El vendedor de piñas callejero |
“Yo a éste no le doy limosna, porque luego se lo gasta en vino” –le escuché decir a doña Edu, en la lonja de la Iglesia de arriba, a la salida de misa mayor de las de después de la Guerra.
El vino debía ser algo muy malo. Por eso no entendía cómo, cada
domingo, en casa de la amiga de mi abuela, doña Edu, (¿sería Edu—arda o Edu—vigis?
¿Quizá Edu—rne?) obsequiaban con aquel vino pecador y siniestro a los mayores,
más o menos de la edad del Juanelo, el mendigo de la puerta de la Parroquia en
la misa mayor de los domingos, aunque mejor vestidos y sin aquel pestazo a vino
peleón que Juanelo despedía, mientras que a nosotros, “angélicos de Dios” –decía
doña Edu-, nos contentaban con gaseosa de bola y paloduz recién cortado en la
carretera de la Moraleda.
Callejeando por Bedmar |
Ayer, —¡Dios mío,
cuántos años han pasado! — el vendedor callejero voceaba piñas con olor a
paloduz, y empujaba jadeante un carrillo colmado de carnosas frutas de las que
el sol de media tarde arrancaba efluvios de bárbaro verano agostado y en sazón.

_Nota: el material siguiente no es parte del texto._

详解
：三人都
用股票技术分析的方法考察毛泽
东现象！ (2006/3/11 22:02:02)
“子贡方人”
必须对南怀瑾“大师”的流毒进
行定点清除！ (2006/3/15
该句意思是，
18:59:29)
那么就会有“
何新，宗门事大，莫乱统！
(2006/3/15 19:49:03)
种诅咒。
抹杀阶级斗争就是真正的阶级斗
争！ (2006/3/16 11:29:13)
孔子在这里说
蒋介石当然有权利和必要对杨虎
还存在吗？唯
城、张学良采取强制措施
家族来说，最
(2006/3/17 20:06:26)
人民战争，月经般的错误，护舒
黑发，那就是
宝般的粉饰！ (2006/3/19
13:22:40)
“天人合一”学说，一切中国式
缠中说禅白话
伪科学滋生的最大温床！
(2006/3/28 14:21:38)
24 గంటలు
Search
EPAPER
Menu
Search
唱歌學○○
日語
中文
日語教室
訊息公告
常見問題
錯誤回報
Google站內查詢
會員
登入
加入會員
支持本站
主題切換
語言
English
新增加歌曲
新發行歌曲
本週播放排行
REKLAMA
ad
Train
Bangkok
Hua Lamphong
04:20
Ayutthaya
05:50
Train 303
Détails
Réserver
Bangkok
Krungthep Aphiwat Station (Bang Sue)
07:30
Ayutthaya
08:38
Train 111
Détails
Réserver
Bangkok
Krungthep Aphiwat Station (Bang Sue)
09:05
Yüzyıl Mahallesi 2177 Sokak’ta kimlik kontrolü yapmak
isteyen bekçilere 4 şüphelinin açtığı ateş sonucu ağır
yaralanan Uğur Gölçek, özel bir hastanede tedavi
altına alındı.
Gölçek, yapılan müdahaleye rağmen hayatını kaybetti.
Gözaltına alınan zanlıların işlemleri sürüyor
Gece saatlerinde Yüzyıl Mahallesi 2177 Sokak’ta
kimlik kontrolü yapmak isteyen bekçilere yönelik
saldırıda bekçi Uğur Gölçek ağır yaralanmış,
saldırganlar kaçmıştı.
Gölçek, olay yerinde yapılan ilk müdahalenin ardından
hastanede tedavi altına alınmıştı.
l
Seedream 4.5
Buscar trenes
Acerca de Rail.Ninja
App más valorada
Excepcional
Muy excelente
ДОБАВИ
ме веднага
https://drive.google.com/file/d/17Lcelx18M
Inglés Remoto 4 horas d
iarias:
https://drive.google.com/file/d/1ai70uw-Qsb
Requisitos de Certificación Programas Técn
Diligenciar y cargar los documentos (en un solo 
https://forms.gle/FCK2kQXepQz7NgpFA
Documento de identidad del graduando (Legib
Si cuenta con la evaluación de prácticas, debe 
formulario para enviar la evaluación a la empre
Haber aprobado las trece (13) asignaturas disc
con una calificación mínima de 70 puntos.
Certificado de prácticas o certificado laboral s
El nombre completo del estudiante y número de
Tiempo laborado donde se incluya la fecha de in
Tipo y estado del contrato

“A euro, a euro, a euro…” –jadeaba; y una no sabía si era a euro el
kilo, allí donde no parecía haber balanza, o a euro la pieza, allí donde la
pieza prometía un largo y azucarado regocijo por menos de lo que cuesta ahora la
propina de un accidental bar de carretera.
—Yo no le compraría—
dijo uno de los tertulianos; y sin darnos razón del porqué de no comprarle como
hacía la doña Edu del siglo pasado, nos informaba de que aquel sudoroso infeliz,
de camisilla abierta sobre un pecho consumido, era algo así como un miserable desahuciado
de su casa por no poder pagarla, “recogido” por una familia de chamarileros y vendedores
ambulantes que, a cambio de un plato de sopa, un mendrugo de pan y un sombrajo
bajo el que guarecerse de la Osa Mayor, le hacían recorrer a pie los pueblos de
la comarca, empujando el carrillo de mano y pregonando la mercancía: “a un
euro, a un euro, a un euro…”.
El sol de nuestro agosto en Bedmar |
Entonces recordé algo
que me contaron en Bagdad, una hermosísima noche de otro agosto muy lejano en
que aún se tocaban las estrellas con la mano:
“En este país, —decía aquel oriental desde la penumbra— cuando un
hombre se arruina, vende las tres cosas más sagradas que posee y por este orden:
primero vende con deshonor el oro de
su esposa; luego vende con vergüenza
sus alfombras; finalmente, si aún
está a tiempo, vende su casa con un dolor tan prolongado, y tan semejante al de
un empalamiento, que no hay narcótico o licor que pueda consolarlo de por vida”.
Llamé al voceador de piñas
y le pedí una.
Él me miró.
(¿Acaso se puede pagar una
mirada a estas alturas?).
Le di dos euros y él intentó devolverme uno diciendo que el precio
era un euro.
Iglesia Parroquial de Bedmar |
—¡Gásteselo en vino! A lo mejor así puede olvidarse de que usted ya no
tiene casa; y yo de que sigo teniendo miedo a que alguien me quite esta casa
que aún habito…
“Por cierto: ¿a cómo se
vende ahora el miedo?”.
“Y el litro de vino con el que se quita el miedo ¿a cómo lo venden?”.
–Eso no lo dije en voz alta,
no fuera a tentarle al hombrecillo en algún dolor a medio macerar.